Tuesday, August 25, 2015

Carrot Kara Kuzhambu

Source:

Mrs. Santhi Vijayakrishnan, Aval Vikatan (30 Carrot Varieties)


Ingredients:

Carrots - 2 medium sized (chopped)

Tamarind - Lime sized ball

Turmeric Powder - 1/4 tsp

Grated Coconut - 1 tbsp

Salt - 1 tsp or to taste

To fry and grind:

Thuar Dhal - 1 tsp

Bengal Gram Dhal - 1 tsp

Coriander Seeds - 2 tsp

Fenugreek - 1/4 tsp

Asafoetida powder - 1/4 tsp

Red Chillies - 6

For Seasoning:

Mustard Seeds - 1/4 tsp

Fenugreek - 1/4 tsp

Curry Leaves - Few

Gingelly Oil - 1 tbsp


Method:

1.  In a hot kadai, dry fry the dhals, coriander seeds, fenugreek, asafoetida, and red chillies as given in the fry and grind list.  To this, add 1 tbsp of freshly grated coconut and grind to a smooth paste adding enough water.

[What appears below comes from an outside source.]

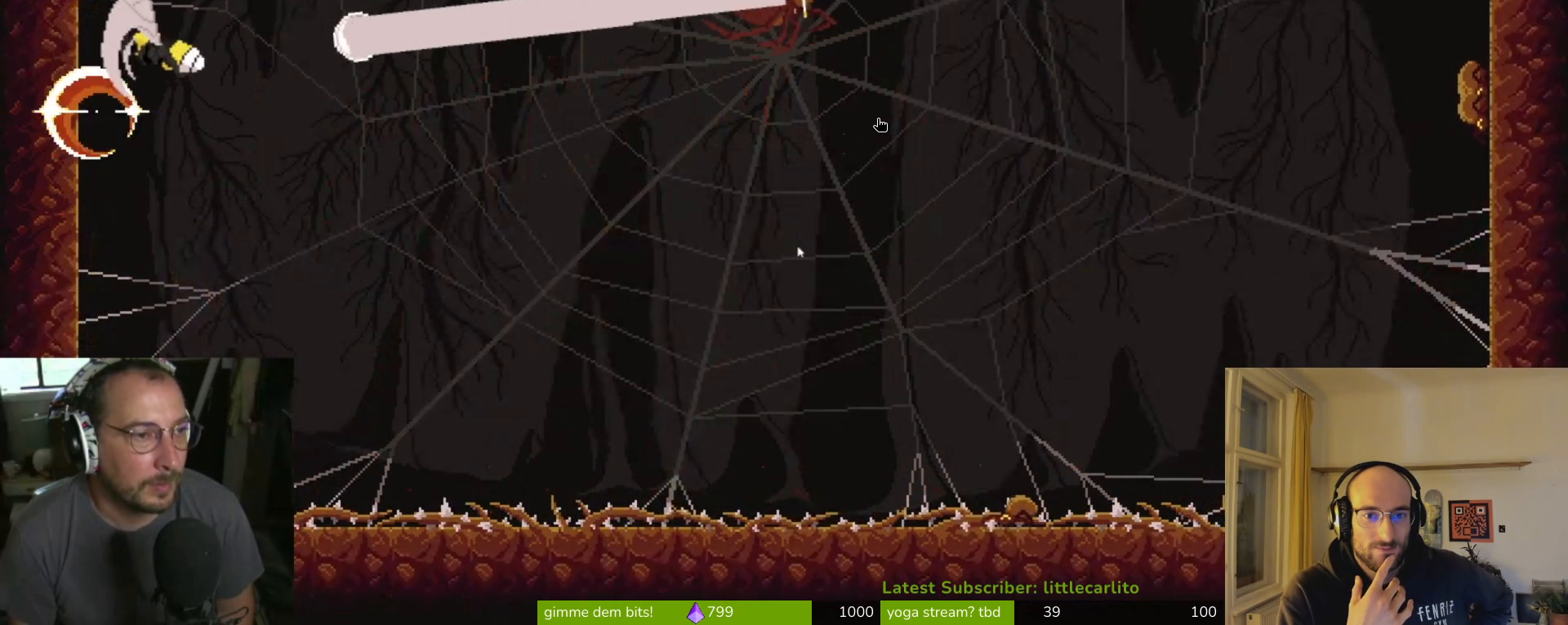
{"buttons": [], "left_stick": "up-left", "events": [[33, "CROSS", "down"], [133, "SQUARE", "up"], [267, "left_stick", "up"], [300, "CROSS", "up"], [333, "CROSS", "down"], [367, "SQUARE", "down"], [400, "CROSS", "up"], [400, "SQUARE", "up"], [467, "left_stick", "up-left"]]}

2.  Soak tamarind in 1-1/2 cups water and make an extract.

3.  Heat kadai, add 1 tbsp of gingelly oil and add the seasoning ingredients.  Add chopped carrots and stir well.  Pour the tamarind extract and bring to boil.  Add turmeric powder and salt.  Allow to boil until the carrots are cooked.  Mix in the ground paste and allow to boil until a thick gravy is formed.  Serve hot with rice or dosas.